Exemplos não faltam a esse respeito. A Quarta Reunião de Consulta, realizada em Washington, em 1951, teve na Guerra da Coréia sua motivação. A Quinta, ocorrida em Santiago, em 1959, foi convocada exatamente para debater a tensão existente na região caribenha, tendo por foco a Revolução Cubana. Aliás, a chamada “Questão Cubana” ocupou as atenções em muitas outras Reuniões: a Oitava, de 1962, em Punta del Este, que acabou por excluir Cuba do sistema interamericano; a Nona, em 1964, sediada em Washington, condenando Cuba por sua intervenção na Venezuela e conclamando os Estados americanos a romperem relações diplomáticas e comerciais com o regime de Fidel Castro; em1967, ainda na Capital dos Estados Unidos, a Décima-Segunda Reunião condenou a “guerrilha cubana na Venezuela, Bolívia e outros Estados americanos”, reafirmando o embargo comercial.

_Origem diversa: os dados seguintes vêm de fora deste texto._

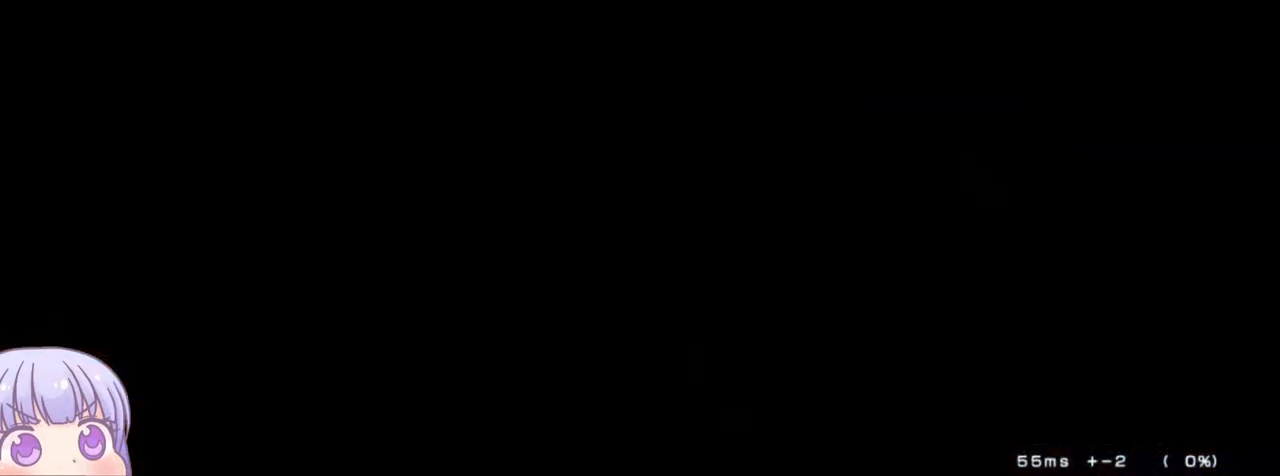
{"buttons": [], "left_stick": "center", "events": []}
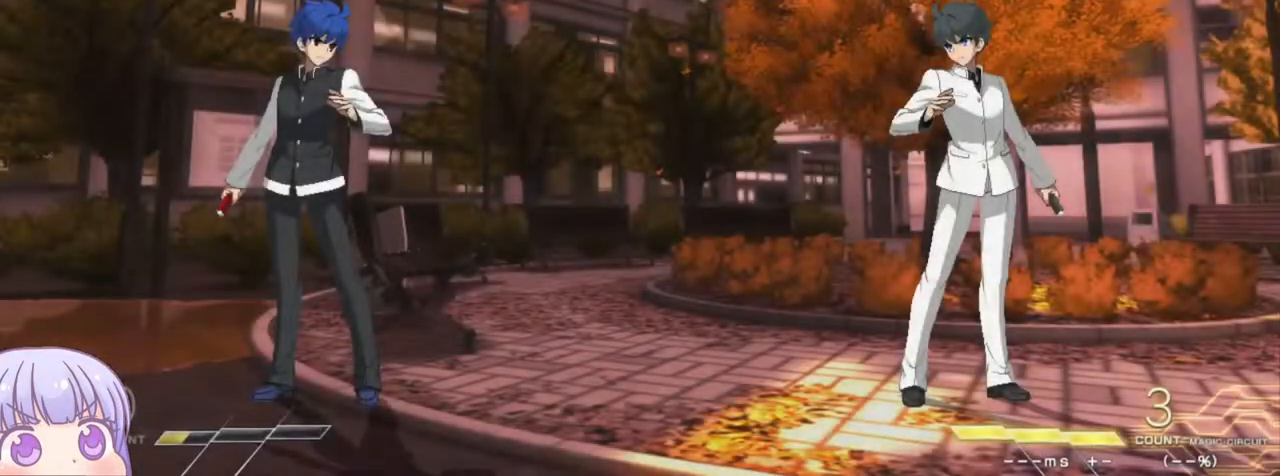
{"buttons": [], "left_stick": "center", "events": []}
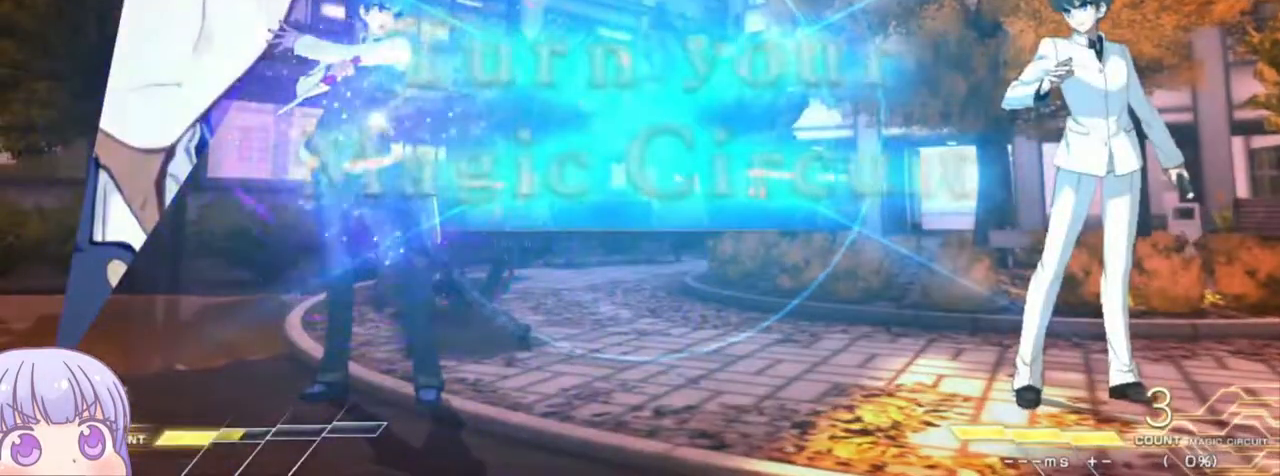
{"buttons": [], "left_stick": "up", "events": [[333, "left_stick", "down"], [450, "left_stick", "up"]]}
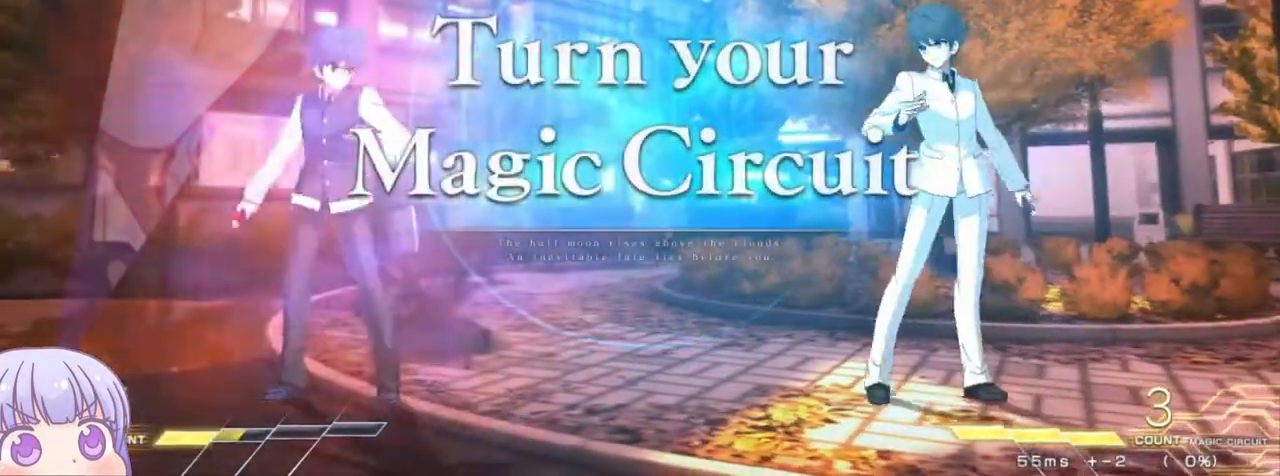
{"buttons": [], "left_stick": "center", "events": [[67, "left_stick", "center"]]}
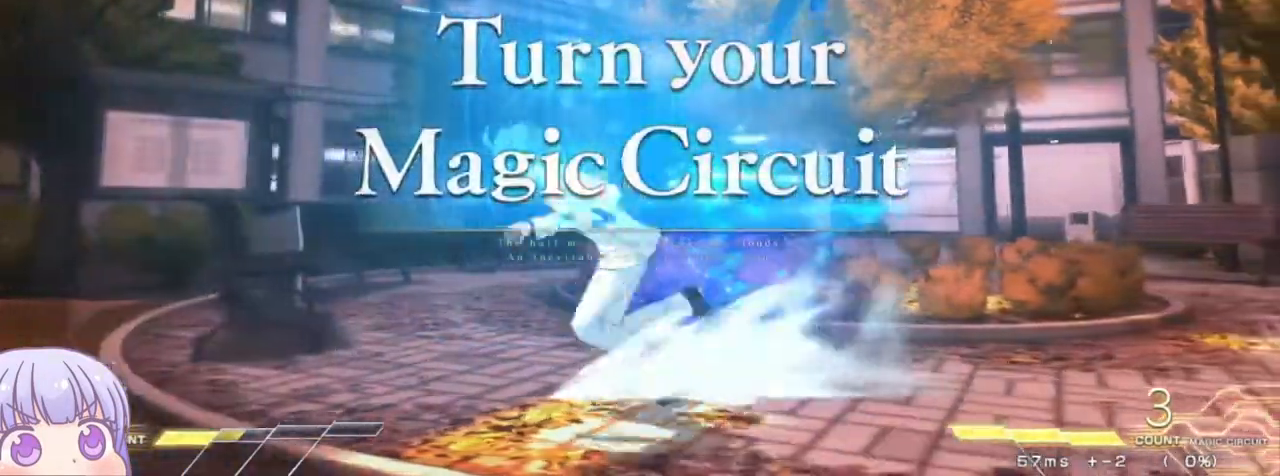
{"buttons": [], "left_stick": "center", "events": [[183, "left_stick", "down"], [283, "left_stick", "up"], [400, "left_stick", "center"]]}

Vale lembrar, Sr. Presidente, Srªs. e Srs. Senadores, que, na medida em que a distensão nas relações Leste/Oeste avança, a OEA foi diluindo a importância conferida à “Questão Cubana”. A partir de meados da década de 1970, as Reuniões de Consulta vão refletindo essa nova realidade. Em 1974, por exemplo, na Reunião de Quito, a Colômbia, a Costa Rica e a Venezuela propuseram a revogação de todas as sanções contra Cuba, o que não se conseguiu apenas em função da exigência de 2/3 dos votos. Mas, no ano seguinte, em San José, a Décima-Sexta Reunião decidiu por liberar os Estados participantes do Tratado Interamericano de Assistência Recíproca para que normalizassem suas relações com Cuba.

Ultrapassada essa fase da história, talvez devêssemos perguntar-nos o que pode fazer a OEA no sentido de responder aos desafios de outra natureza. Em primeiro lugar, a certeza de que o estágio atual do desenvolvimento econômico exige um esforço muito significativo para a superação das desigualdades mais flagrantes, que, no interior dos países latino-americanos, teimam em continuar existindo, dificultando ou mesmo inviabilizando sua inserção na economia mundial.

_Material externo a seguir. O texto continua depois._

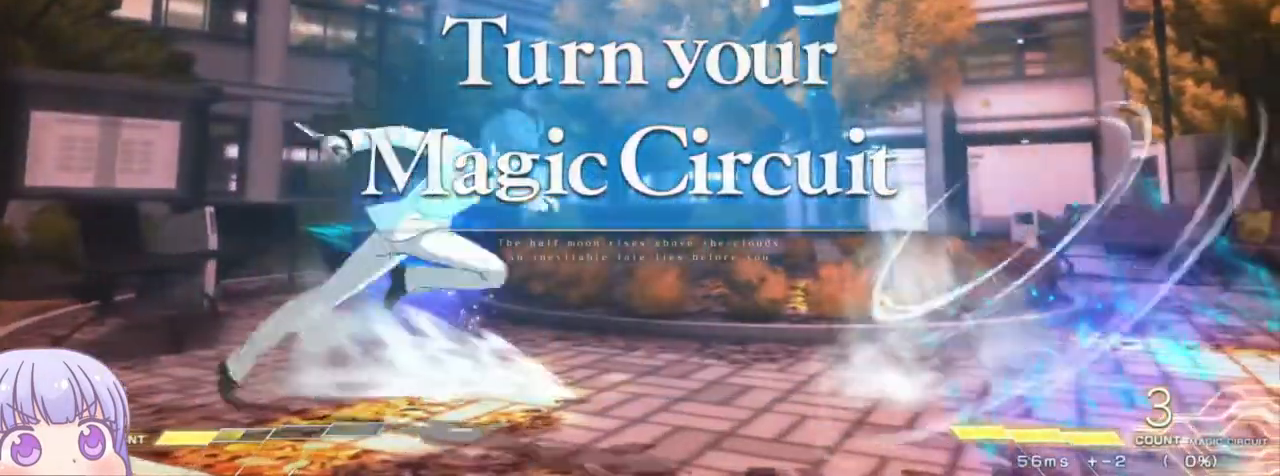
{"buttons": [], "left_stick": "left", "events": [[500, "left_stick", "left"]]}
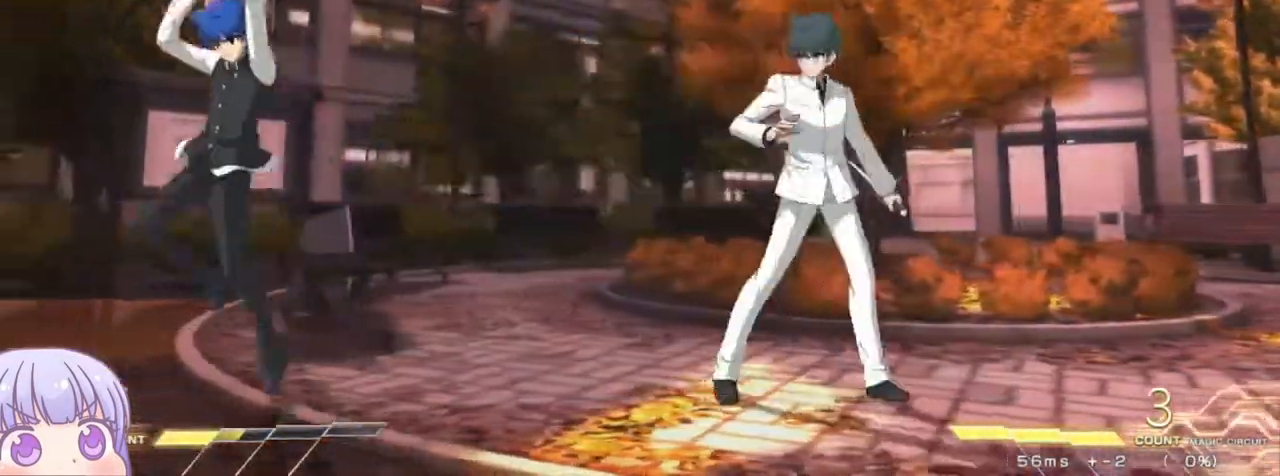
{"buttons": [], "left_stick": "center", "events": [[67, "SQUARE", "down"], [67, "TRIANGLE", "down"], [167, "SQUARE", "up"], [167, "TRIANGLE", "up"], [333, "SQUARE", "down"], [333, "TRIANGLE", "down"], [417, "SQUARE", "up"], [417, "TRIANGLE", "up"], [500, "left_stick", "center"]]}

Se é verdade que a formação de blocos regionais - de que o Mercosul é um bom exemplo - mostra-se como alternativa viável a essa inserção, não menos verdadeira é a necessidade de uma ação continental conjunta que nivele as economias locais, reduza as diferenças internas e estimule a melhoria dos padrões sociais de seus povos, a começar pela educação. Penso que a OEA possa atuar nessas frentes, utilizando-se de instituições já existentes, ampliando seu campo de ação e, se for o caso, criando novos mecanismos e áreas de trabalho.

Destaco, a propósito, o fato de a OEA abrigar em sua estrutura funcional setores técnicos que podem e devem ter uma atuação mais expressiva. Refiro-me especialmente aos órgãos voltados para a promoção da democracia, o desenvolvimento sustentado do meio ambiente, o controle do abuso de drogas, as telecomunicações, o comércio, o turismo, o desenvolvimento social, a educação, a ciência e a tecnologia. Especificamente em relação às condições vigentes do comércio internacional, a OEA tem procurado redefinir suas prioridades, em consonância com as decisões emanadas da Cúpula das Américas, realizada em 1994, quando foram debatidas teses da maior importância, inclusive a de criação da Área de Livre Comércio das Américas, a ALCA.

Creio que a OEA, reordenando-se e se adaptando aos novos tempos, possa vir a desempenhar importante papel na reconfiguração do continente americano. Para tanto, muito há que ser feito: do financiamento de seu trabalho, que é hoje uma questão crucial, similar àquela que se abate sobre a ONU, passando pela clara definição de seu campo de atuação técnica, e chegando até mesmo ao questionamento da sede fixa em Washington, tão próxima dos desígnios e interesses norte-americanos. Existe, enfim, uma infinidade de questões que devem ser discutidas.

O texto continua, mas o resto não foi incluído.